As title states...anyone know where I can find zeovit locally?


----------



## Bullet (Apr 19, 2014)

Pretty popular product and the two that I know about (may be others) are;

Reef supplies Canada - online Canadian source 
http://www.reefsupplies.ca/online-store/ZeoVit/
Reef Supplies offers a points program that you can redeem for cash discounts on future orders

Or

Canada Corals, Mississauga


----------



## CanadaCorals.com (May 12, 2013)

Bullet said:


> Pretty popular product and the two that I know about (may be others) are;
> 
> Reef supplies Canada - online Canadian source
> http://www.reefsupplies.ca/online-store/ZeoVit/
> ...


We stopped offering KZ products when the Canadian distributor moved from B.C. to California.


----------



## Bullet (Apr 19, 2014)

CanadaCorals.com said:


> We stopped offering KZ products when the Canadian distributor moved from B.C. to California.
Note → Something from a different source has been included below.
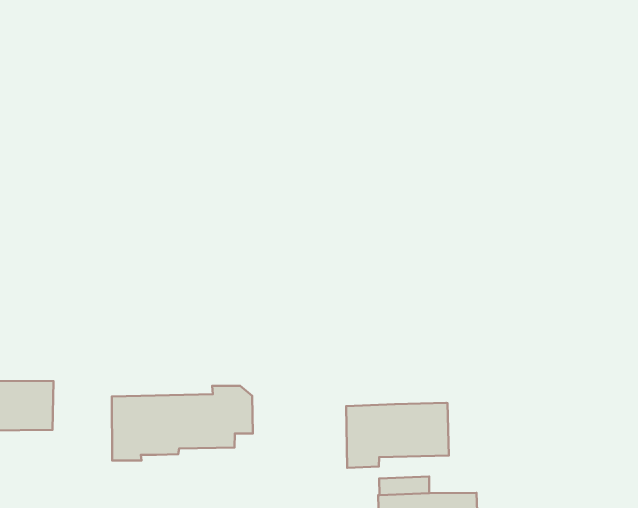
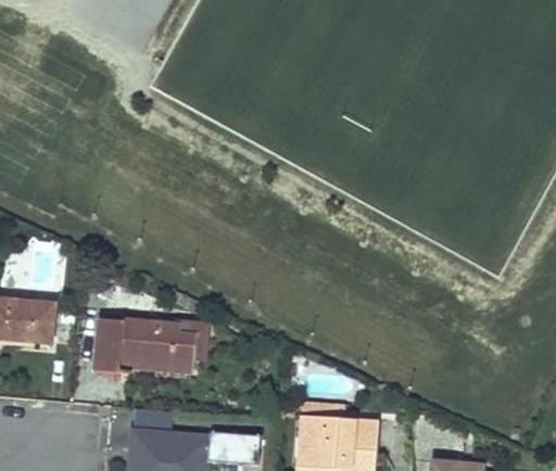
building: [346,403,449,468] -> none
Apologies to Canada Corals for my misinformation


----------



## do_0b (Mar 3, 2008)

Reef supplies doesn't have what I'm looking for in stock.


----------



## deeznutz (Aug 21, 2013)

Sea u marine carries it.


----------



## poy (Jan 14, 2015)

deeznutz said:


> Sea u marine carries it.


They won't be re-stocking, I asked about KZ products on Saturday and what they have is all they have. Its the same reason for why Canada Corals won't be re-stocking.


----------



## blunthead (Jan 24, 2011)

what about JL?


----------



## Green Ocean (Jun 24, 2014)

what are you looking for?


----------



## do_0b (Mar 3, 2008)

zeobak....i can probably just order
was KZ on sale at sea u marine since they're not carrying it anymore?


----------



## [email protected] (Nov 8, 2011)

do_0b said:


> zeobak....i can probably just order
> was KZ on sale at sea u marine since they're not carrying it anymore?


Zeobak has been on backorder for awhile but expected mid-March. We didn't receive any in last weeks shipment and none are in the shipment currently enroute to us now. Zeovit link: http://www.incredibleaquarium.com/index.php?main_page=index&cPath=22_248

Let me know if you have any more questions


----------